ENTRIES PROVIDED Block Start
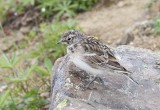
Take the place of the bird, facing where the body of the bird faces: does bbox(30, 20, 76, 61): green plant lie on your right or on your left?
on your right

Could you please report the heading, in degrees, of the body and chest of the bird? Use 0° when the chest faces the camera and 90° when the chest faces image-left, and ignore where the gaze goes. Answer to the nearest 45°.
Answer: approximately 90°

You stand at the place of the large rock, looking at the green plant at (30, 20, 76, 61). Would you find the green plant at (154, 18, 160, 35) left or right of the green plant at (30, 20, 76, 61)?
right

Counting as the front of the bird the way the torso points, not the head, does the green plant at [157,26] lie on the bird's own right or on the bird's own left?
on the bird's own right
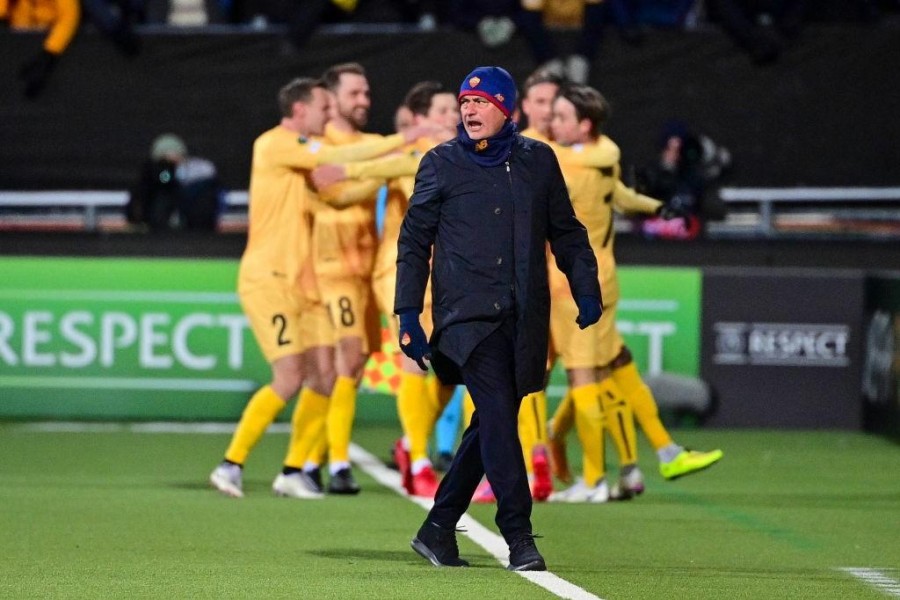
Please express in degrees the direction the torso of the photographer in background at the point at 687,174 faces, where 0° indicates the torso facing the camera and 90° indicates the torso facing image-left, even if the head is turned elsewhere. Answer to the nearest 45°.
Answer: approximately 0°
ENTRIES PROVIDED Block End
ENTRIES PROVIDED Block Start
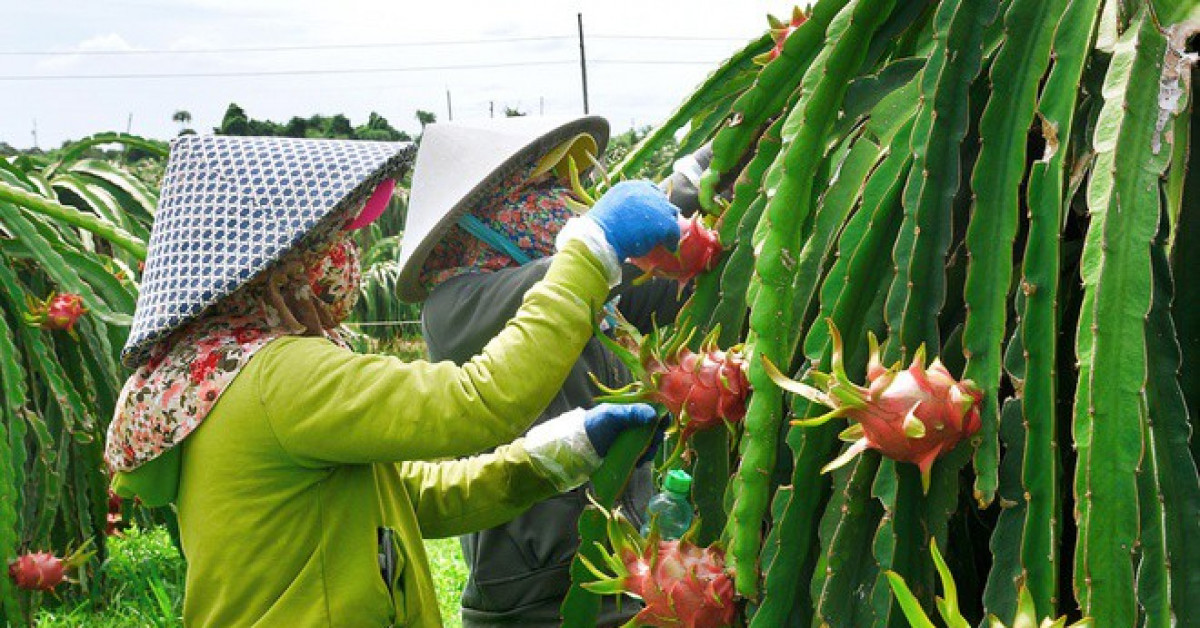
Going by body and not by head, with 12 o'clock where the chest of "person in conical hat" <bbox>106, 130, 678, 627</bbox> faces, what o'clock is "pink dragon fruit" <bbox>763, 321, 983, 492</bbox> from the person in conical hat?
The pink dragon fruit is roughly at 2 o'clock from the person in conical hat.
ENTRIES PROVIDED Block End
ENTRIES PROVIDED Block Start
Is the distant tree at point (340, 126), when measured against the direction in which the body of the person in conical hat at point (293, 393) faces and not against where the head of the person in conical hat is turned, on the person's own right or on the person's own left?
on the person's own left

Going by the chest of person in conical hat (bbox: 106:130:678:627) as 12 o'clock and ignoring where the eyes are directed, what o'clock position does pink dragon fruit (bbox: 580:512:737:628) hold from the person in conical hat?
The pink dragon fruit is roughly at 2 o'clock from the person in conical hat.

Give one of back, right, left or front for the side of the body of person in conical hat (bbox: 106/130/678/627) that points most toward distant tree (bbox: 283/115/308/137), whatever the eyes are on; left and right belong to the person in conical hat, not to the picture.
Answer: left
ENTRIES PROVIDED Block End
EXERCISE GOAL: Please pick out every line in the records containing the word "faces" and copy each one.

EXERCISE OUTPUT:
Take the place of the bird, facing where the body of the bird faces: does bbox(30, 20, 76, 61): green plant lie on your right or on your left?
Could you please report the heading, in degrees, of the body and chest of the bird? Use 0° when the chest faces the camera and 90° when the chest faces image-left, and ignore where the gaze goes. Answer to the nearest 45°.
Please express in degrees the direction the torso of the photographer in background at the point at 687,174 faces, where 0° indicates the torso facing the camera and 90° indicates the torso facing image-left, even if the head is turned elsewhere. Answer to the nearest 45°.
Going by body and not by head, with 12 o'clock where the chest of "person in conical hat" <bbox>106, 130, 678, 627</bbox> faces, what o'clock is "pink dragon fruit" <bbox>763, 321, 983, 492</bbox> from the person in conical hat?
Is the distant tree at point (340, 126), when measured against the direction in which the body of the person in conical hat at point (293, 393) faces and not against where the head of the person in conical hat is turned, on the person's own right or on the person's own left?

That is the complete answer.